A Small Warning

While Simon and I are doing this to keep our friends/family/acquaintences in the know and so that we can remember the experience - we know that a great many people forget the insane emotions that go through them at a time like this. They remember joy, nervousness and excitement but tend to forget things like annoyance, anger and exhaustion. This is also a little bit of an experiment for us as well as (hopefully) a bit of reality for someone else out there who wants a bit of a real play-by-play of the emotional rollercoaster of childbirth and parenting. ...granted, I know that my experience is only one...but hey...still worth trying.

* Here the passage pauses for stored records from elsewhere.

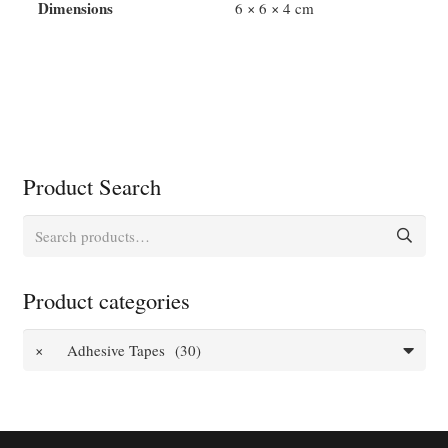
Colour
Dimensions
6 × 6 × 4 cm
quantity
Product Search
Search
for:
Product categories
×
Adhesive Tapes (30)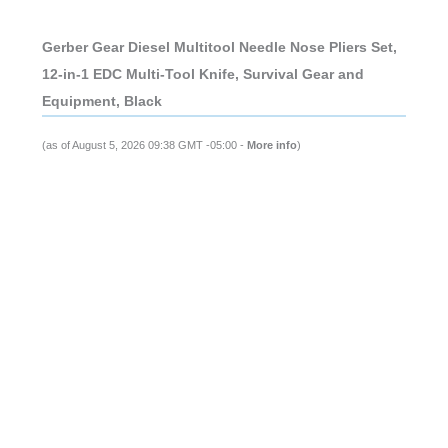
Gerber Gear Diesel Multitool Needle Nose Pliers Set,
12-in-1 EDC Multi-Tool Knife, Survival Gear and
Equipment, Black
(as of August 5, 2026 09:38 GMT -05:00 -
More info
)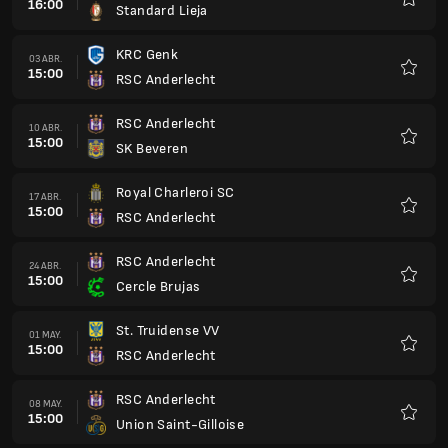
16:00
Standard Lieja
Favorit
KRC Genk
03 ABR.
15:00
RSC Anderlecht
Favorit
RSC Anderlecht
10 ABR.
15:00
SK Beveren
Favorit
Royal Charleroi SC
17 ABR.
15:00
RSC Anderlecht
Favorit
RSC Anderlecht
24 ABR.
15:00
Cercle Brujas
Favorit
St. Truidense VV
01 MAY.
15:00
RSC Anderlecht
Favorit
RSC Anderlecht
08 MAY.
15:00
Union Saint-Gilloise
Favorit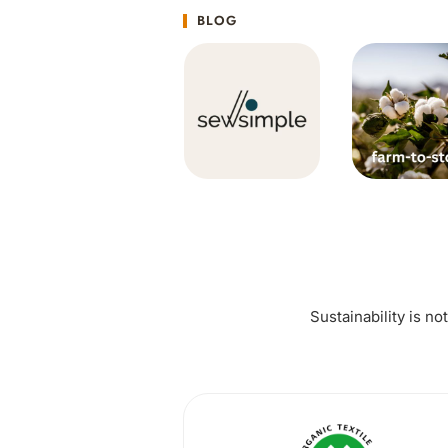
BLOG
Sustainability is no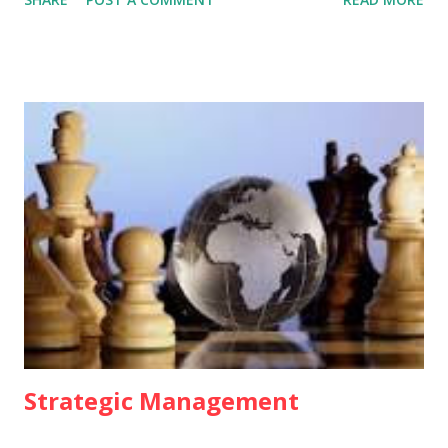
Business ethics involves morally accepted behaviour in
business practices. 2. MEANING OF BUSINESS ETHICS
Business ethics refer to a code which businessman are
expected to follow while dealing with others. The
coverage of business ethics is very wide as it deals with
norms relating to customers, shareholder, employees,
dealers, government and competitors. These are, in fact,
the different areas of business ethics. 3. FEATURES Of
BUSINESS ETHICS • Business ethics is the code of conduct
which businessmen should follow while conducting their
normal business activities. • Business ethics has universal
application. • It is a relative term. It changes from one
business to another. It differs from c...
Strategic Management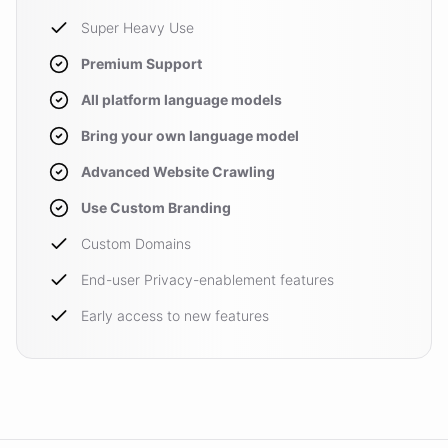
Super Heavy Use
Premium Support
All platform language models
Bring your own language model
Advanced Website Crawling
Use Custom Branding
Custom Domains
End-user Privacy-enablement features
Early access to new features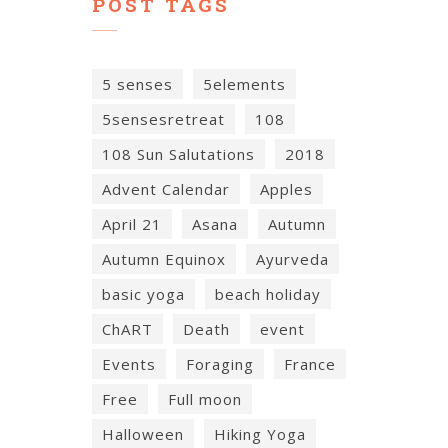
POST TAGS
5 senses
5elements
5sensesretreat
108
108 Sun Salutations
2018
Advent Calendar
Apples
April 21
Asana
Autumn
Autumn Equinox
Ayurveda
basic yoga
beach holiday
ChART
Death
event
Events
Foraging
France
Free
Full moon
Halloween
Hiking Yoga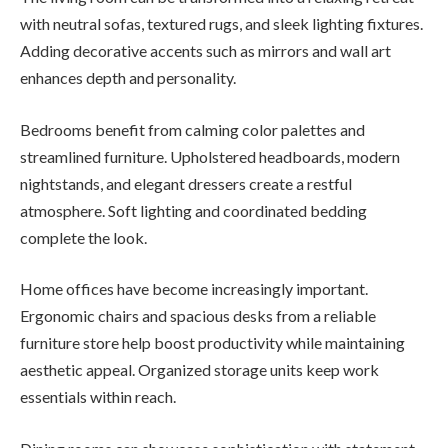
with neutral sofas, textured rugs, and sleek lighting fixtures.
Adding decorative accents such as mirrors and wall art
enhances depth and personality.
Bedrooms benefit from calming color palettes and
streamlined furniture. Upholstered headboards, modern
nightstands, and elegant dressers create a restful
atmosphere. Soft lighting and coordinated bedding
complete the look.
Home offices have become increasingly important.
Ergonomic chairs and spacious desks from a reliable
furniture store help boost productivity while maintaining
aesthetic appeal. Organized storage units keep work
essentials within reach.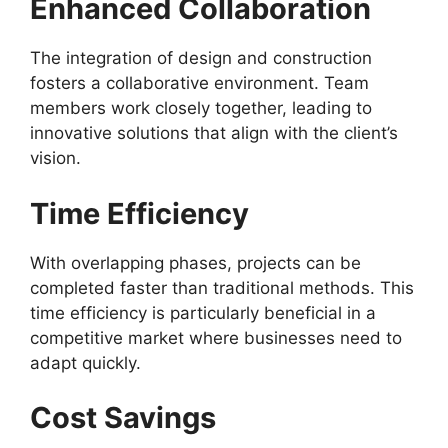
Enhanced Collaboration
The integration of design and construction
fosters a collaborative environment. Team
members work closely together, leading to
innovative solutions that align with the client’s
vision.
Time Efficiency
With overlapping phases, projects can be
completed faster than traditional methods. This
time efficiency is particularly beneficial in a
competitive market where businesses need to
adapt quickly.
Cost Savings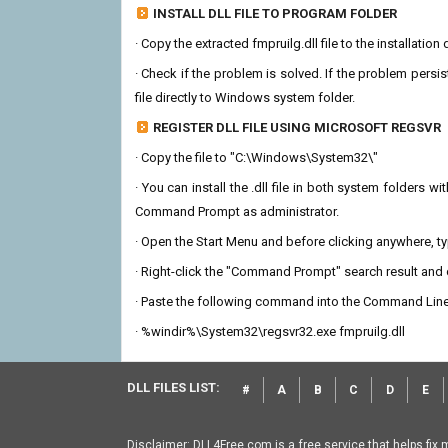
INSTALL DLL FILE TO PROGRAM FOLDER
· Copy the extracted fmpruilg.dll file to the installation
· Check if the problem is solved. If the problem persis
file directly to Windows system folder.
REGISTER DLL FILE USING MICROSOFT REGSVR
· Copy the file to "C:\Windows\System32\"
· You can install the .dll file in both system folders 
Command Prompt as administrator.
· Open the Start Menu and before clicking anywhere, 
· Right-click the "Command Prompt" search result and c
· Paste the following command into the Command Line
· %windir%\System32\regsvr32.exe fmpruilg.dll
DLL FILES LIST:
#
A
B
C
D
E
Disclaimer: DLL4Free.com is a free service that helps fix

That said, not all of this blog is going to be happy and shiny. There will be some real, raw emotions here and we're going to express them pretty openly. We hope that this doesn't make anyone feel as if we're in any way unhappy about the birth of our son or that we're somehow not excited or don't love him. For us, this is the reality of things that people don't really talk about or express. I think that is extremely important to remember.

We may use foul language. ...you're warned.

Monday, August 23, 2010

Tuesday - 7:39am

Wow time is passing fast...

Contractions 5 minutes apart, 1 minute long.

So...I'm too fat to deliver at this hospital...that's right. Too fat. My BMI is high because of the water I'm retaining because of the high BP. Isn't that swell? Oh well. ...I honestly don't give two craps...I'm too tired and shaky to care and it does mean that Ayesha will be able to use my birth in her studies which is awesome.

It also means that if I have a caesarean, he can stay with me in recovery which is great.

Simon's not here yet but he must VERY nearly be. When he gets here we'll be leaving so all will be quiet for a while.

1 comment:

  1. I haven't heard from you in 2 hours..... It's driving me nuts. I'm starting to get worried.... I'm wondering if Simon has your phone..... I might try to call.